= Цель задания =
Для каждого утверждения укажите, соответствует ли оно приведенному ниже отрывку: дайте ответ «да» или «нет» и приведите точную цитату из отрывка, которая это решает. (а) Большинство эмигрантов из СССР поддерживают социализм. (б) Искренняя молодежь и люди, далекие от политики, — единственная сила, которая поддерживает авторов. (в) Здешняя публика относится к своим газетам более критично, чем советский читатель.

= Фрагмент текста =
□ □ □ □ □ □ □

Для другой части истеблишмента («силы прогресса и социализма») мы не просто кость, мы нож в горле. Для них СССР — «объективный» союзник, а всякая критика его крайне нежелательна, потому что косвенно ударяет и по их идеологии. Мы же со своими свидетельствами подрываем самые основы их благополучия. К тому же в отличие, скажем, от наиболее заметной части чешской эмиграции подавляющее большинство эмигрантов из СССР социализма не поддерживает и в возможность его комбинации с человеческим лицом не верит. Наш опыт глубже, жестче, дольше. Если чехи могут проводить различие между социализмом, принесенным на штыках, и социализмом идиллическим, то мы лишены такого исторического оправдания. Как ни странно, это оказалось совершенным сюрпризом для «сил прогресса», долгое время принимавших нас за некую разновидность еврокоммунистов. По-видимому, их ввела в заблуждение наша подчеркнуто правозащитная, ненасильственная позиция, воспринятая здесь многими как стремление к лучшему, более гуманному социализму. Наверное, именно поэтому вышеозначенные силы были вначале на нашей стороне и весьма способствовали росту кампании в нашу поддержку. Когда недоразумение рассеялось, это было воспринято многими как чуть ли не предательство с нашей стороны или обман. Во всяком случае, как огромное разочарование.
Все сказанное, конечно, относится к истеблишменту обоих политических оттенков. Искренняя, ищущая молодежь любых политических взглядов, равно как и люди, от политики далекие, — это единственная сила, нас поддерживающая. Сила, надо сказать, огромная, составляющая вкупе с неангажированной частью прессы то, что именуется «мировым общественным мнением». Противники наши даже не решаются открыто и честно спорить с нами по существу, ограничиваясь персональными нападками. Прием весьма типичный и для советской пропаганды, а потому не очень нас удививший. В логике это именуется методом «отравления колодцев». Вся разница лишь в том, что советский читатель, прочтя, скажем, в «Правде», что Солженицын — поджигатель войны, а Сахаров — агент мирового империализма, лишь ухмыльнется. Здесь же публика относится к своим газетам значительно более некритично. Раз пишут — значит что-то там такое есть! Обычно я стараюсь избегать моралистических абстракций и рассуждений в терминах «добра» и «зла». Однако, чтобы яснее и короче описать создавшуюся в мире ситуацию, приходится к ним прибегнуть. Правда всегда наивна и самоуверенна. Она убеждена, что восторжествует, как только покажется на люди. А потому она всегда плохо организована. Напротив, кривда — цинична, хитра и сильна своей организованностью. У нее нет никаких иллюзий относительно своих собственных достоинств или шансов на честную победу, нет для нее и запрещенных приемов.

□ □ □ □ □ □ □

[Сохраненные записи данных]
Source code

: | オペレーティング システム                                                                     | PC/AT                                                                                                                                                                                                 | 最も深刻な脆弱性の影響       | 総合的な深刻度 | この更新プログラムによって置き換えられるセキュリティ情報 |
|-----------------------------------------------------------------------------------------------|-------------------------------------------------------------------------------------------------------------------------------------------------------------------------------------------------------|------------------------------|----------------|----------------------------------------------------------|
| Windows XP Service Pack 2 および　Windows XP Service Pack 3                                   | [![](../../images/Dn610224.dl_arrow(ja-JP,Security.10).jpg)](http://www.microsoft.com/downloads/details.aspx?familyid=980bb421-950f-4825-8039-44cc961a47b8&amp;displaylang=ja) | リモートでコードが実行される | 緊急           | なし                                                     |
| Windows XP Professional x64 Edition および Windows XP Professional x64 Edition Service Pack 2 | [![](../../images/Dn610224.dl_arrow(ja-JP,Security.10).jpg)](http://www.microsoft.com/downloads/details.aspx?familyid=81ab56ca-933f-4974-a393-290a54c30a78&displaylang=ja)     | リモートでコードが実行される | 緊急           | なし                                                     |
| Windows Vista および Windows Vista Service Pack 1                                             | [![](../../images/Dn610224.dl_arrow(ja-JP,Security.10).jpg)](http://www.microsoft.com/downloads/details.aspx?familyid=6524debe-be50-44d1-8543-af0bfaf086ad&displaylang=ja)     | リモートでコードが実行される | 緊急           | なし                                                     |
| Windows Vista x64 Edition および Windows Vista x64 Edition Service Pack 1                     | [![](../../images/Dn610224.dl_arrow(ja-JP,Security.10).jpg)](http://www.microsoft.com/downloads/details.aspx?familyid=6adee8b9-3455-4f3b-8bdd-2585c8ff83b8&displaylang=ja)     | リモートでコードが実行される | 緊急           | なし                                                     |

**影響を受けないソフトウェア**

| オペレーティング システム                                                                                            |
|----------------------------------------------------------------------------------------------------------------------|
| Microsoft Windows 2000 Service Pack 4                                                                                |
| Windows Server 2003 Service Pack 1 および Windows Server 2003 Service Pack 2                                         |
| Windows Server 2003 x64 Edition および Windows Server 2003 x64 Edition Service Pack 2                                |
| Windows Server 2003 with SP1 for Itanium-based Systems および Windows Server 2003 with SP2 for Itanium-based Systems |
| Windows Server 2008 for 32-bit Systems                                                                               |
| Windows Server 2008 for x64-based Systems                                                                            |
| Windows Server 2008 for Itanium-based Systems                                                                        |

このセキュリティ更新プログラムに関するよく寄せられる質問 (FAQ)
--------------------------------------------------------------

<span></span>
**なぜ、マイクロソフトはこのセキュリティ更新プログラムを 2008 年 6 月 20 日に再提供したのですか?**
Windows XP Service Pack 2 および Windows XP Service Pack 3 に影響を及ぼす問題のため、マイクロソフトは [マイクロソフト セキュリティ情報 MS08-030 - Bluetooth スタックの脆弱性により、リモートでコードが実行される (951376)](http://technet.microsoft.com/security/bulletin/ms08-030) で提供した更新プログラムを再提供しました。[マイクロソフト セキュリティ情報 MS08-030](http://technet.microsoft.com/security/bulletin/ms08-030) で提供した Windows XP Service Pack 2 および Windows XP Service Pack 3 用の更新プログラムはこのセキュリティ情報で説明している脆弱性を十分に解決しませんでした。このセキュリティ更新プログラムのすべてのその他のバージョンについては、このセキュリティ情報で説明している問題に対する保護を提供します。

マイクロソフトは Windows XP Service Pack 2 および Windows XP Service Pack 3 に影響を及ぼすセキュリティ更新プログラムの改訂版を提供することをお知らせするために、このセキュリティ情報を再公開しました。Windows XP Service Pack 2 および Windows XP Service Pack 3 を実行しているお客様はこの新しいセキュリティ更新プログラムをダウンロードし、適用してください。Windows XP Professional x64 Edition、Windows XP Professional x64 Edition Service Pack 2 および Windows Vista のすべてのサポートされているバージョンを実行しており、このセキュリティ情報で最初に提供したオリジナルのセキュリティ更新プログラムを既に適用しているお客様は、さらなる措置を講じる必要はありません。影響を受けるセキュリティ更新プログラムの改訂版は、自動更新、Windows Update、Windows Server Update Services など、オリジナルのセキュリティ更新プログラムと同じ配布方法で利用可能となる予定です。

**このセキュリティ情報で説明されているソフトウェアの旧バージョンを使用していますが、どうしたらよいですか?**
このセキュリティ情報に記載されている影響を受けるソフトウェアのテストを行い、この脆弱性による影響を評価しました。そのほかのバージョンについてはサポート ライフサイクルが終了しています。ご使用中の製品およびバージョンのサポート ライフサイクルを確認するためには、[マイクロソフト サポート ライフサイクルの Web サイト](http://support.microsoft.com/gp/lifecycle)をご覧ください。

□ □ □ □ □ □ □

= Результат выполнения =
(а) Нет: «подавляющее большинство эмигрантов из СССР социализма не поддерживает».
(б) Да: «Искренняя, ищущая молодежь любых политических взглядов, равно как и люди, от политики далекие, — это единственная сила, нас поддерживающая».
(в) Нет: «Здесь же публика относится к своим газетам значительно более некритично».